INSTRUCTIONS FOR THE TASK>
Continue the forum discussion on hand-soldering surface-mount parts, starting right after its final post.

----- TEXT EXCERPT -----

The FH9HVX has optional SMD parts. You can also use the through hole equivalent at the same spot. I think they are silver mica compensation caps (TH) vs NP0/C0G (SMT).
RickRay said it well.
For a few parts like this, a soldering iron and even regular solder can be used.
Here is the process.
Add a small bump of solder with iron on one pad. Place part on that bumpy pad and hold in place with tweezer pushing down on top of the part. While applying pressure, apply solder iron tip to corner of part solder bump. Solder should melt and wet part and remove iron. Wait 5 seconds for it to harden. Then take solder and iron and touch opposite corner to wet solder. That should do it.
Or use paste on both pads, place part, apply pressure from top and touch ends with solder iron.
RickRay said it well.
For a few parts like this, a soldering iron and even regular solder can be used.
Here is the process.
Add a small bump of solder with iron on one pad. Place part on that bumpy pad and hold in place with tweezer pushing down on top of the part. While applying pressure, apply solder iron tip to corner of part solder bump. Solder should melt and wet part and remove iron. Wait 5 seconds for it to harden. Then take solder and iron and touch opposite corner to wet solder. That should do it.
Or use paste on both pads, place part, apply pressure from top and touch ends with solder iron.
I have found "X's" method works extremely well with parts with more than two pins. I cover all pads liberally with flux, then use his method to apply solder to each pin. First one pin one corner then an opposite corner to make sure part is in right position, then hit rest of pins.

----- RECORD SET -----

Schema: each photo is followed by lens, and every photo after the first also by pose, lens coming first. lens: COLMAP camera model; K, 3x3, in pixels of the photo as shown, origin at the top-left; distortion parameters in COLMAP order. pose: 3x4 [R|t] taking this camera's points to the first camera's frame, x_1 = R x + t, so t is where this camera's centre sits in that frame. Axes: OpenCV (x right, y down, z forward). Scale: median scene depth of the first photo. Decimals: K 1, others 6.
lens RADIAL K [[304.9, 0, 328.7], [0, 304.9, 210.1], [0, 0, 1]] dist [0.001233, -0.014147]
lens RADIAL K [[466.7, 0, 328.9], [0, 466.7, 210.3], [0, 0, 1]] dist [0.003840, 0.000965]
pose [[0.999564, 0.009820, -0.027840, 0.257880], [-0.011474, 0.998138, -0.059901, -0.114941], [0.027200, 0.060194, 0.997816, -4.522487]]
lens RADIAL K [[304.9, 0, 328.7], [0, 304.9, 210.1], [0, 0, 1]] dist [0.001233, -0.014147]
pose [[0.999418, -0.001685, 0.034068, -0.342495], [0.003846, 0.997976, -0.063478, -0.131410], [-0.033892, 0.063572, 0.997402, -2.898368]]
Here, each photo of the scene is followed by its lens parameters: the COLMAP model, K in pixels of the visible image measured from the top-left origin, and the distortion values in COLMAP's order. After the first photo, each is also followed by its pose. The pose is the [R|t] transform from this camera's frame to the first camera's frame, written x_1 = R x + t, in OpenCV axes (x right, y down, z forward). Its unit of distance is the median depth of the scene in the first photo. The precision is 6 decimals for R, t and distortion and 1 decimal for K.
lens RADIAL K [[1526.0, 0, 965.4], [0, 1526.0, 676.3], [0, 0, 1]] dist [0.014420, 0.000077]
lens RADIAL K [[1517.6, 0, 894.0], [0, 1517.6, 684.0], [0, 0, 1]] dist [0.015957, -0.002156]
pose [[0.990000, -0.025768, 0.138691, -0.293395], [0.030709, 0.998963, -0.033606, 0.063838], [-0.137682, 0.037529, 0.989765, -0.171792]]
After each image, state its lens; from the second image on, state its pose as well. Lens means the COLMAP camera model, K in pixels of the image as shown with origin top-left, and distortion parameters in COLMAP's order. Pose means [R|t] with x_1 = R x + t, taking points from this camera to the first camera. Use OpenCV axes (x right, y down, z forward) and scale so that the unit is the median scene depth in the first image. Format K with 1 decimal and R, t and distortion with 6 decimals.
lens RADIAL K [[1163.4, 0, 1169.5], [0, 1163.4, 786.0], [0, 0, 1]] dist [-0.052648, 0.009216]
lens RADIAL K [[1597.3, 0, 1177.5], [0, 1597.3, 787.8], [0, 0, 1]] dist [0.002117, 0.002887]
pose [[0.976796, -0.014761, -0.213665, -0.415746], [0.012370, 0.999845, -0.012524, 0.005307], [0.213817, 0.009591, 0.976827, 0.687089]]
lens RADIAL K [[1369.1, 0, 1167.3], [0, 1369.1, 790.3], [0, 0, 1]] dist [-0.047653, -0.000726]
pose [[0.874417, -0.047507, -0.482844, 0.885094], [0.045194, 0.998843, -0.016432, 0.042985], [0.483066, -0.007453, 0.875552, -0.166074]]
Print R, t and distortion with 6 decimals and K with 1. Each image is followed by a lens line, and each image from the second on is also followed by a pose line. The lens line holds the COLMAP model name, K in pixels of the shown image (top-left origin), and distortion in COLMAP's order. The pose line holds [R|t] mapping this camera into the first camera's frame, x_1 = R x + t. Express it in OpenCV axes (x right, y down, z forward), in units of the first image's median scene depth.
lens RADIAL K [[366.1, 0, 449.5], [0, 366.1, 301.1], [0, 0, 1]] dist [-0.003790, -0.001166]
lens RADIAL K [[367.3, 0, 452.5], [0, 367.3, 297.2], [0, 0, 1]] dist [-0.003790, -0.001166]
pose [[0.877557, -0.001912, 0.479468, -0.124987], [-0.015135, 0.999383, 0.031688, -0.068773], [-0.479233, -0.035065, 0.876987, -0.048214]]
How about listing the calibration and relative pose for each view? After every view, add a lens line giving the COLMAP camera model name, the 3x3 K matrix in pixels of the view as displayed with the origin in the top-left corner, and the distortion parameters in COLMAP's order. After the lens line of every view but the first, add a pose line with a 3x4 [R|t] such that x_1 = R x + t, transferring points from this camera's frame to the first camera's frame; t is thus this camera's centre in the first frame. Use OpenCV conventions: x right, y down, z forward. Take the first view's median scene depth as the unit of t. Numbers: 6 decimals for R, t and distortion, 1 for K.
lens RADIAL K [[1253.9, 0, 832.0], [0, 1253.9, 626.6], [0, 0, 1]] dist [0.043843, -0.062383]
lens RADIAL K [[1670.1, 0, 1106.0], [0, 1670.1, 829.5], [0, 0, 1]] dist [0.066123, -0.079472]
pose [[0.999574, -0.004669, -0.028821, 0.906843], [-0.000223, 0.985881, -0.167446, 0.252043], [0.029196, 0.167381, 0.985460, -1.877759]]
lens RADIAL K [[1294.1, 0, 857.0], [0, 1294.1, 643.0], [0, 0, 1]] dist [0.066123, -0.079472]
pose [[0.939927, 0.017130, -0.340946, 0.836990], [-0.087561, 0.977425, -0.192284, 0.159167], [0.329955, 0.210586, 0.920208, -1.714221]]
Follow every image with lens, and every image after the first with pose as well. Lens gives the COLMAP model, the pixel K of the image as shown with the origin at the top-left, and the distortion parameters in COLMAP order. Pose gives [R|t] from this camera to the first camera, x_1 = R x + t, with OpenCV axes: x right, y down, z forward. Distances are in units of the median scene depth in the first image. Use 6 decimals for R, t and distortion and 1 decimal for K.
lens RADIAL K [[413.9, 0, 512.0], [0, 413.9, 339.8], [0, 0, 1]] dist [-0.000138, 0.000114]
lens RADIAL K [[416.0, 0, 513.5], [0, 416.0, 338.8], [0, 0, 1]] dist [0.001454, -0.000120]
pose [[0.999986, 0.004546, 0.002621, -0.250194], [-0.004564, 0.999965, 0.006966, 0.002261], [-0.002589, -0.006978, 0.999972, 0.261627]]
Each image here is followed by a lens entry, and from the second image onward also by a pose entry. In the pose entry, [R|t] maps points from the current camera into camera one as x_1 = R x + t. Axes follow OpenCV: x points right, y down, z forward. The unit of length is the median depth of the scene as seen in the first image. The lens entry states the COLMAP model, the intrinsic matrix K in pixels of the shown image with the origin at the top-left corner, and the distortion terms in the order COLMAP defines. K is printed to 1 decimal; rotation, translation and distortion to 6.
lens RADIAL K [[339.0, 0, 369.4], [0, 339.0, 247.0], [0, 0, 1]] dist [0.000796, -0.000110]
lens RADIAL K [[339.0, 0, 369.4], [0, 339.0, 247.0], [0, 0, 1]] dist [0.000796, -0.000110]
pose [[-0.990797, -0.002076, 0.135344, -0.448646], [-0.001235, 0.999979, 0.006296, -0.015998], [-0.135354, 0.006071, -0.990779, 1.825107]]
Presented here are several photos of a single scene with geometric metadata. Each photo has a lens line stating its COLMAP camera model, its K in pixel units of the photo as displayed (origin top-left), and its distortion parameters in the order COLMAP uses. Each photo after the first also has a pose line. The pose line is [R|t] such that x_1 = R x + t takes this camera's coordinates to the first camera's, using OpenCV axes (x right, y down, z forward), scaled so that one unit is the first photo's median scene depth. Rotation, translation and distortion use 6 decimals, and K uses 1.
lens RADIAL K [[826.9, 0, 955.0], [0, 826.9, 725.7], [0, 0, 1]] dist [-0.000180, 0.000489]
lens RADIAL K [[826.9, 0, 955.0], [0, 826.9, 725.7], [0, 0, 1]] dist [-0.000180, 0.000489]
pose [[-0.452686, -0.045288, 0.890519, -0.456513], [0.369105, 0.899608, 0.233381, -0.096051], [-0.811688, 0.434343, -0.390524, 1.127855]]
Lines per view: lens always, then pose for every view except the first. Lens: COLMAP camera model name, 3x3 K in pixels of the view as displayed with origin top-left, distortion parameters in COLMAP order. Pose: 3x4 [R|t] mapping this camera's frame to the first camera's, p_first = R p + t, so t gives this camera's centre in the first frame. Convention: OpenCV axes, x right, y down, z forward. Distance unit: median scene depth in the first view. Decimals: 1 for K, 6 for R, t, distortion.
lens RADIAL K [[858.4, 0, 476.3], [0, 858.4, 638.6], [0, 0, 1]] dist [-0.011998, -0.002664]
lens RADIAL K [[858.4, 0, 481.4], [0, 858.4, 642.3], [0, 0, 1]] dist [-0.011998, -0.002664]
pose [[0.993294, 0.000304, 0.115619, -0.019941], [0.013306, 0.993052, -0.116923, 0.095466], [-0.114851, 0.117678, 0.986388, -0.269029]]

-----

RESPONSE TO THIS EXERCISE>
UncleMud, I do a variation of RickRay's description but doing SMD work by hand is only easy if the parts are big enough, they have exposed solderable pads or finger-like projections, e.g., SOIC op-amps and you have some room to get your soldering iron tip to where you need it to go. I like a small chisel tip instead of a round pointed tip. I just put flux paste onto PCB pads, place the component onto the fluxed pads and hold it there with finely pointed tweezers, put a dap of regular solder onto my iron's chisel tip then touch one side of pad/component junction. The solder should flow well because of flux paste and the chisel tip can make contact with both the component end and the soldering pad. Don't worry if it doesn't look pretty at first and don't,worry about doing the other side at this point. I'll mount all the SMD components (usually the resistor or capacitor packages) like this then come back to do all the other sides. I put a small dab of flux on the un-soldered side and bring your clean chisel tip & thin solder to that side. The solder should flow right in. You can clean up/fix any solder joints (later) by just putting more flux on and using a cleaned soldering tip. You won't overheat most components unless you keep the soldering iron on the component too long. You can use soldering paste but it has a supposed shelf life and I found buying a whole syringe of the stuff, and then only using a bit of it, to be wasteful. Follow RickRay's directions for removing what you've done and cleaning the pads before trying again.@UncleMud I usually have better luck cleaning the board, and attach SMD components one at a time. I place a small dollop of water-wash solder paste on the two pads, place the part with tweezers, hold in place with tweezers, and then touch with the solder iron at 325-350 just long enough to melt the solder. i've had pretty good luck with that method. I would use solder braid to remove the solder on those 4 parts, then use solder iron to move the parts off the pads, clean pads with solder braid and start over. If you overheat the part, no problem, use a new part. I usually order a few extra of SMD parts just for that reason, not to mention the ones get dropped and not found.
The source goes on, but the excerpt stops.